> **The request**: Render the lines below as a Markdown table with a Row column holding each row's number and a Line column holding the line, leaving out any blank lines.

> **Data for the task**:
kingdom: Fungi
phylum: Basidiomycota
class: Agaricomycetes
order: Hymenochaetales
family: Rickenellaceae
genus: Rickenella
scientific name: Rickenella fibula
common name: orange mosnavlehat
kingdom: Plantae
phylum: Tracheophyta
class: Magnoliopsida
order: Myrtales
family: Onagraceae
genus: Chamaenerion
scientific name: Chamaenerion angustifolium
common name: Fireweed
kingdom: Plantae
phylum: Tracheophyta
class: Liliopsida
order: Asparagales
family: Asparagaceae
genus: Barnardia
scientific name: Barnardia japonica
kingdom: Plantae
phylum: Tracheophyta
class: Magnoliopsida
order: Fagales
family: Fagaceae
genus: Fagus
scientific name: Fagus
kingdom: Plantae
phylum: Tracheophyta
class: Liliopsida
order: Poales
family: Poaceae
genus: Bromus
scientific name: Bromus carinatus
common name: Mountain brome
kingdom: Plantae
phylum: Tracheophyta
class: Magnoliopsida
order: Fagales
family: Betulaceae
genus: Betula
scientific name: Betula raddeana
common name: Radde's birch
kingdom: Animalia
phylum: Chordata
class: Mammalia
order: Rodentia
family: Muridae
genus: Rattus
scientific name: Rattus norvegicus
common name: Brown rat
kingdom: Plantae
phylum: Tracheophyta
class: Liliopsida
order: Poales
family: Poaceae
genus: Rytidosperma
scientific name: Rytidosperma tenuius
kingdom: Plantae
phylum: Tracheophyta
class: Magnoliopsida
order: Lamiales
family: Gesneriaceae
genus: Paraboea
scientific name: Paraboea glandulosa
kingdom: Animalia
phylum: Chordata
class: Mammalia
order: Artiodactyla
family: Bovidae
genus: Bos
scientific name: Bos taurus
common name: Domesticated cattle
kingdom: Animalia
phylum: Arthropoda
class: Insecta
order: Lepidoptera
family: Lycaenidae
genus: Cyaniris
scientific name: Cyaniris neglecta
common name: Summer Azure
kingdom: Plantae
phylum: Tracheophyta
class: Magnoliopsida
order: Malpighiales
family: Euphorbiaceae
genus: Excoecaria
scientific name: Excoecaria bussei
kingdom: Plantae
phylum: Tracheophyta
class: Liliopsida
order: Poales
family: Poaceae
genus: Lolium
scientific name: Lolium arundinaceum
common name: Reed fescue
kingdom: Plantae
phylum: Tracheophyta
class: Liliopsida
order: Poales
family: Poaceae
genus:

> **Expected output**:
| Row | Line |
|---|---|
| 1 | kingdom: Fungi |
| 2 | phylum: Basidiomycota |
| 3 | class: Agaricomycetes |
| 4 | order: Hymenochaetales |
| 5 | family: Rickenellaceae |
| 6 | genus: Rickenella |
| 7 | scientific name: Rickenella fibula |
| 8 | common name: orange mosnavlehat |
| 9 | kingdom: Plantae |
| 10 | phylum: Tracheophyta |
| 11 | class: Magnoliopsida |
| 12 | order: Myrtales |
| 13 | family: Onagraceae |
| 14 | genus: Chamaenerion |
| 15 | scientific name: Chamaenerion angustifolium |
| 16 | common name: Fireweed |
| 17 | kingdom: Plantae |
| 18 | phylum: Tracheophyta |
| 19 | class: Liliopsida |
| 20 | order: Asparagales |
| 21 | family: Asparagaceae |
| 22 | genus: Barnardia |
| 23 | scientific name: Barnardia japonica |
| 24 | kingdom: Plantae |
| 25 | phylum: Tracheophyta |
| 26 | class: Magnoliopsida |
| 27 | order: Fagales |
| 28 | family: Fagaceae |
| 29 | genus: Fagus |
| 30 | scientific name: Fagus |
| 31 | kingdom: Plantae |
| 32 | phylum: Tracheophyta |
| 33 | class: Liliopsida |
| 34 | order: Poales |
| 35 | family: Poaceae |
| 36 | genus: Bromus |
| 37 | scientific name: Bromus carinatus |
| 38 | common name: Mountain brome |
| 39 | kingdom: Plantae |
| 40 | phylum: Tracheophyta |
| 41 | class: Magnoliopsida |
| 42 | order: Fagales |
| 43 | family: Betulaceae |
| 44 | genus: Betula |
| 45 | scientific name: Betula raddeana |
| 46 | common name: Radde's birch |
| 47 | kingdom: Animalia |
| 48 | phylum: Chordata |
| 49 | class: Mammalia |
| 50 | order: Rodentia |
| 51 | family: Muridae |
| 52 | genus: Rattus |
| 53 | scientific name: Rattus norvegicus |
| 54 | common name: Brown rat |
| 55 | kingdom: Plantae |
| 56 | phylum: Tracheophyta |
| 57 | class: Liliopsida |
| 58 | order: Poales |
| 59 | family: Poaceae |
| 60 | genus: Rytidosperma |
| 61 | scientific name: Rytidosperma tenuius |
| 62 | kingdom: Plantae |
| 63 | phylum: Tracheophyta |
| 64 | class: Magnoliopsida |
| 65 | order: Lamiales |
| 66 | family: Gesneriaceae |
| 67 | genus: Paraboea |
| 68 | scientific name: Paraboea glandulosa |
| 69 | kingdom: Animalia |
| 70 | phylum: Chordata |
| 71 | class: Mammalia |
| 72 | order: Artiodactyla |
| 73 | family: Bovidae |
| 74 | genus: Bos |
| 75 | scientific name: Bos taurus |
| 76 | common name: Domesticated cattle |
| 77 | kingdom: Animalia |
| 78 | phylum: Arthropoda |
| 79 | class: Insecta |
| 80 | order: Lepidoptera |
| 81 | family: Lycaenidae |
| 82 | genus: Cyaniris |
| 83 | scientific name: Cyaniris neglecta |
| 84 | common name: Summer Azure |
| 85 | kingdom: Plantae |
| 86 | phylum: Tracheophyta |
| 87 | class: Magnoliopsida |
| 88 | order: Malpighiales |
| 89 | family: Euphorbiaceae |
| 90 | genus: Excoecaria |
| 91 | scientific name: Excoecaria bussei |
| 92 | kingdom: Plantae |
| 93 | phylum: Tracheophyta |
| 94 | class: Liliopsida |
| 95 | order: Poales |
| 96 | family: Poaceae |
| 97 | genus: Lolium |
| 98 | scientific name: Lolium arundinaceum |
| 99 | common name: Reed fescue |
| 100 | kingdom: Plantae |
| 101 | phylum: Tracheophyta |
| 102 | class: Liliopsida |
| 103 | order: Poales |
| 104 | family: Poaceae |
| 105 | genus: |